=== BRIEF ===
Please answer these questions from the piece on football betting:
(a) By how much have TV betting adverts increased in the past six years?
(b) Where are many of the betting firms based?
(c) In the Fifties, what did the writer write down every week at five o'clock?

=== PAGE EXCERPT ===
------------
Punters are encouraged to bet responsibly. What a laugh that is. It’s like encouraging drunks to get drunk responsibly, to crash our cars responsibly, murder each other responsibly.

I try not to watch the commercials between matches, or the studio discussions, or anything really, before or after, except for the match itself. And yet there is one person I never manage to escape properly – Ray Winstone. His cracked face, his mesmerising voice, his endlessly repeated spiel follow me across the room as I escape for the lav, the kitchen, the drinks cupboard.

I’m not sure which betting company he is shouting about, there are just so many of them, offering incredible odds and supposedly free bets. In the past six years, since the laws changed, TV betting adverts have increased by 600 per cent, all offering amazingly simple ways to lose money with just one tap on a smartphone.

The one I hate is the ad for BetVictor. The man who has been fronting it, appearing at windows or on roofs, who I assume is Victor, is just so slimy and horrible.

Betting firms are the ultimate football parasites, second in wealth only to kit manufacturers. They have perfected the capitalist’s art of using OPM (Other People’s Money). They’re not directly involved in football – say, in training or managing – yet they make millions off the back of its popularity. Many of the firms are based offshore in Gibraltar.

Football betting is not new. In the Fifties, my job every week at five o’clock was to sit beside my father’s bed, where he lay paralysed with MS, and write down the football results as they were read out on Sports Report. I had not to breathe, make silly remarks or guess the score. By the inflection in the announcer’s voice you could tell if it was an away win.
------------
=== DATASET EXTRACT ===
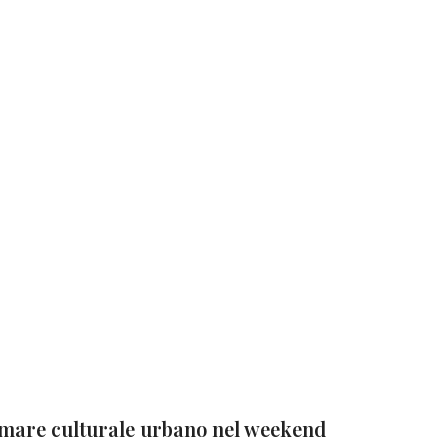
mare culturale urbano nel weekend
------------
=== ANSWER BELOW ===
(a) By 600 per cent.
(b) Offshore in Gibraltar.
(c) The football results as they were read out on Sports Report.